# New babies



## Sivaro (Sep 19, 2008)

Here is the new kids at Sivaro Kennels.


----------



## Sivaro (Sep 19, 2008)

This is the one Im thinking of keeping. Little paper white female.


----------



## FUZBUTZ (Aug 23, 2008)

Sivaro, what color is that light colored pup, looks very unique to me.


----------



## Sivaro (Sep 19, 2008)

Thanks FB, I have a male and female paper white, they will look white as they get older, but not an ice white.

The other 2 are blacks, the male has a patch of white on his chest so is known as a mismark. The black female looks like she may go blue.


----------



## roxy25 (Dec 18, 2008)

sivaro said:


> this is the one im thinking of keeping. Little paper white female.


omg how adorable !!!!!!!!!


----------



## kathyd (Nov 8, 2008)

So sweet!


----------



## WonderPup (Oct 26, 2008)

Sooooo cute!!


----------



## Harley_chik (Nov 7, 2008)

Super cute!!!!!


----------



## Sivaro (Sep 19, 2008)

Thankyou Ladies


----------



## AgilityIG (Feb 8, 2009)

They are so cute!!! Love the white!


----------



## puppylove (Aug 9, 2009)

I wish there was a place to go for a puppy fix. These make me want to crawl into my computer screen for a snuggle (not to mention wanting to have one of my own)!


----------



## Sivaro (Sep 19, 2008)

PL, just come to the forum for your puppy fix ound:

Heres another of the girl


----------



## spoospirit (Mar 10, 2009)

_Ohhhhhh! I'm in love! I have never seen a paper white before. I love the color. I always associate you with the dark colors. It will be fun to watch this one grow up. _


----------



## Sivaro (Sep 19, 2008)

Not sure if you remember k9kutz, check his pic out on Bubbles. I bred her and she is a paper white.


----------



## spoospirit (Mar 10, 2009)

_I do remember your friend. I went to his page but didn't see any images posted there. Is that where it would be?_


----------



## Sivaro (Sep 19, 2008)

Maybe its on mine then, I know I seen it up so maybe I posted them roflmao.
Also her sister Jacqui, Im sure I put her up too.


----------



## jester's mom (Nov 25, 2008)

OMgosh, they are just toooo adorable!! Sivaro, you have the loveliest pups! I love seeing pics of them. If you keep that white one.. I hope we get to see "growing up" pics of it. Thanks for sharing!


----------



## Sivaro (Sep 19, 2008)

Thanks JM. Yes I always come back to post pics as they grow. So far she is very promicing, so will see how she goes. Wish her eye was a bit smaller, but you cant win everything lol.


----------



## Eklectic (Nov 9, 2009)

Love them all!
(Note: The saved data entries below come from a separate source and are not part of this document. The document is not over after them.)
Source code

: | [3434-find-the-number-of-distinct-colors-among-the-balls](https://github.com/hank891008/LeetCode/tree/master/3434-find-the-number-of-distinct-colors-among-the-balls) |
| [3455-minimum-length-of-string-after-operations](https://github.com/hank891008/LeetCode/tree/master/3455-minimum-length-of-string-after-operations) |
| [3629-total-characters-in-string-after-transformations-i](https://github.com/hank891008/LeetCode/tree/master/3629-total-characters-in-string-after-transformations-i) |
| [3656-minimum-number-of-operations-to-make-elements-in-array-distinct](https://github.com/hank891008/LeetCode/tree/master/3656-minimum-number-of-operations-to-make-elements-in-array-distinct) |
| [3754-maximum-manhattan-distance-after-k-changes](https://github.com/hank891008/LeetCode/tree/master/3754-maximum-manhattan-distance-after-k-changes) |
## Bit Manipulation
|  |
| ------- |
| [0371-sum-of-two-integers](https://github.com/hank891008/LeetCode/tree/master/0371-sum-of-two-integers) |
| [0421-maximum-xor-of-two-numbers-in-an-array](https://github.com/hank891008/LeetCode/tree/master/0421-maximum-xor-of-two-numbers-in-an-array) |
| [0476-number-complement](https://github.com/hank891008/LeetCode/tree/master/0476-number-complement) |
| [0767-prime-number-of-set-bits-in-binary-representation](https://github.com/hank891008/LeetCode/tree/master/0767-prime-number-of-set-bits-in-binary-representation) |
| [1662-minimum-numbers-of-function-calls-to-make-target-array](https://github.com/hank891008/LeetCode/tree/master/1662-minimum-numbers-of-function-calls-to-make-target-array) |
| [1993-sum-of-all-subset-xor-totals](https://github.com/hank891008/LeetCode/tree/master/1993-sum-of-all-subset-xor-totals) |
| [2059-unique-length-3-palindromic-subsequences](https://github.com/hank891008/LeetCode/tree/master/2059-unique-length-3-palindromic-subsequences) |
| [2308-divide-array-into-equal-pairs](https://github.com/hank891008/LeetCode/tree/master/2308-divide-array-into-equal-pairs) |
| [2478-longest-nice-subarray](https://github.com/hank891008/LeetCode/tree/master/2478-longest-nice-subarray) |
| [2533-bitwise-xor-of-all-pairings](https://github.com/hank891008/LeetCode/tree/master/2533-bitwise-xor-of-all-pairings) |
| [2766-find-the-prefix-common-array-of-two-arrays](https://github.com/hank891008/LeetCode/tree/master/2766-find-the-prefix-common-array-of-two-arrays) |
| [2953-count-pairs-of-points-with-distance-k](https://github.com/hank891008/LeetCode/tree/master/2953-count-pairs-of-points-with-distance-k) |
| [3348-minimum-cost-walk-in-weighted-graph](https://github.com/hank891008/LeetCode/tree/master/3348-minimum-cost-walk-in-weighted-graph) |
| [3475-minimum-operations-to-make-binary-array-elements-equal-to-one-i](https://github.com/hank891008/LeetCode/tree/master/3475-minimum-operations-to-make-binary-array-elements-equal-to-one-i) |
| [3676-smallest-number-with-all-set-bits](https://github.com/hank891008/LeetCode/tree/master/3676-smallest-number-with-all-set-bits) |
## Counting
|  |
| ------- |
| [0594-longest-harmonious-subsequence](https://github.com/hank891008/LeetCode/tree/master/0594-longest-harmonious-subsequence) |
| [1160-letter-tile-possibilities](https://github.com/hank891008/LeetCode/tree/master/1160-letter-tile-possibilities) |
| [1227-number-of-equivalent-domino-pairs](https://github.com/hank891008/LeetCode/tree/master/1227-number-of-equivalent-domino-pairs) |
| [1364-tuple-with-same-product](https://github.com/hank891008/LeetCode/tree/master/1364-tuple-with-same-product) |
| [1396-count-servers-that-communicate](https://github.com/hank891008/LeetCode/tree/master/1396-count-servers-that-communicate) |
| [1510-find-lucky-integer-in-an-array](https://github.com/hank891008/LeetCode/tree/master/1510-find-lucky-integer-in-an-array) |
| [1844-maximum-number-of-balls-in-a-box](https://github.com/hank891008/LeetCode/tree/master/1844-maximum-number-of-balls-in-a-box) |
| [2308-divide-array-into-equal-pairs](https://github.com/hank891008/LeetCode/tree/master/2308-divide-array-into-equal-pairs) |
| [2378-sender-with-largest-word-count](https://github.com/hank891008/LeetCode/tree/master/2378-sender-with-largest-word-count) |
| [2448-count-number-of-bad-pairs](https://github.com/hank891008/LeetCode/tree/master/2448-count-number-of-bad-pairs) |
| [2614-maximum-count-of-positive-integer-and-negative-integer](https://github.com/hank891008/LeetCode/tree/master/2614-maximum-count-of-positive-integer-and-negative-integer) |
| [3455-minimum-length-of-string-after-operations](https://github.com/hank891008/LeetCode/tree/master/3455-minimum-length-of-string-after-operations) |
Thank you for sharing!!


----------



## Olie (Oct 10, 2009)

Sivaro said:


> PL, just come to the forum for your puppy fix ound:
> 
> Heres another of the girl


Oh my so so so pretty. I love this puppy.


----------



## Poodle Lover (Mar 24, 2008)

Aww, the puppies are so sweet, love the female you are planning to keep.


----------



## Sivaro (Sep 19, 2008)

Thankyou everyone


----------



## Marian (Oct 20, 2009)

What adorable babies! Thanks for the pictures, they made me feel all warm and fuzzy inside.


----------